A senior member of Congress, Rep. William Findley of Pennsylvania, proposed creating “a committee respecting the lands of the United States.” The panel weighed “all such petitions, and matters or things, respecting the lands of the United States, as shall be presented, or shall or may come into question, and be referred to them by the House; and to report their opinion thereupon, together with such propositions for relief therein, as to them shall seem expedient.”
As more territory continued to come under federal control, the Public Lands Committee gained jurisdiction over land sales, grants to railroads, efforts to curb speculation, national parks, conservation, forests and mineral and water rights. Under the 1946 Legislative Reorganization Act, it absorbed the legislative and oversight roles of a host of other committees that had been created to deal with the nation’s expansion, including Private Land Claims, Mines and Mining and Insular Affairs.

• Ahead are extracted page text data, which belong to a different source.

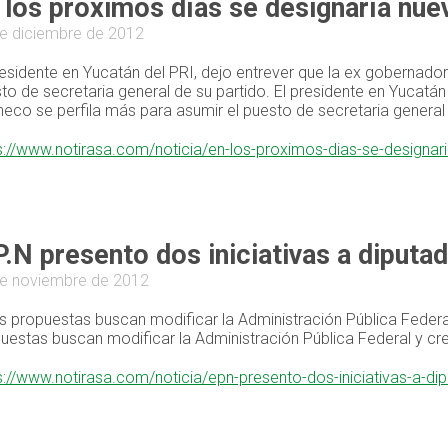
 los próximos días se designaría nuev
e diciembre de 2012
residente en Yucatán del PRI, dejo entrever que la ex gobernad
to de secretaria general de su partido. El presidente en Yucatá
eco se perfila más para asumir el puesto de secretaria general 
s://www.notirasa.com/noticia/en-los-proximos-dias-se-designari
P.N presento dos iniciativas a diputa
e noviembre de 2012
s propuestas buscan modificar la Administración Pública Federal
uestas buscan modificar la Administración Pública Federal y cre
s://www.notirasa.com/noticia/epn-presento-dos-iniciativas-a-di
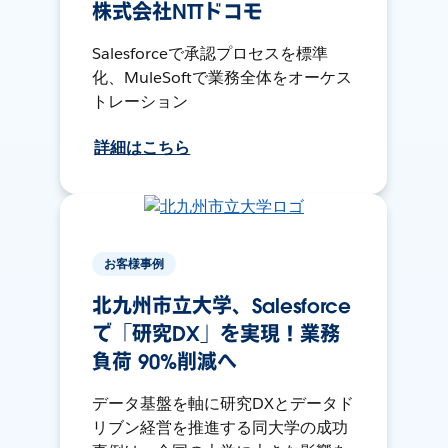
株式会社NTTドコモ
Salesforceで承認プロセスを標準
化、MuleSoftで業務全体をオーケス
トレーション
詳細はこちら
お客様事例
北九州市立大学、Salesforce
で「研究DX」を実現！業務
負荷 90%削減へ
データ基盤を軸に研究DXとデータド
リブン経営を推進する同大学の成功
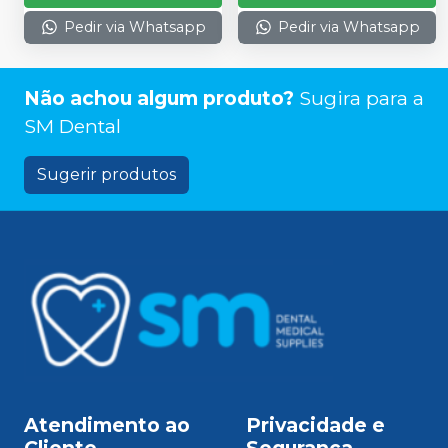
Pedir via Whatsapp
Pedir via Whatsapp
Não achou algum produto?
Sugira para a
SM Dental
Sugerir produtos
Atendimento ao
Privacidade e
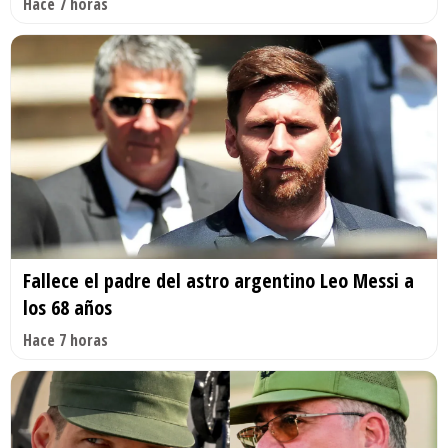
Hace 7 horas
Fallece el padre del astro argentino Leo Messi a
los 68 años
Hace 7 horas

The House currently assigns these matters mostly to the Natural Resources Committee. Once known as the Committee on Interior and Insular Affairs, it changed its name to the Natural Resources Committee in 1993. In 1995, its new chairman, Rep. Don Young (R-Alaska), shortened its name to the Resources Committee. After the Democrats regained control of the House in 2007, the prior title was restored.
Rep. Raul Grijalva (D-Ariz.), first elected in 2002, currently serves as chairman of the Subcommittee on National Parks, Forests and Public Lands, while the parent committee is chaired by Rep. Nick Rahall (D-W.Va.), who was first elected in 1976.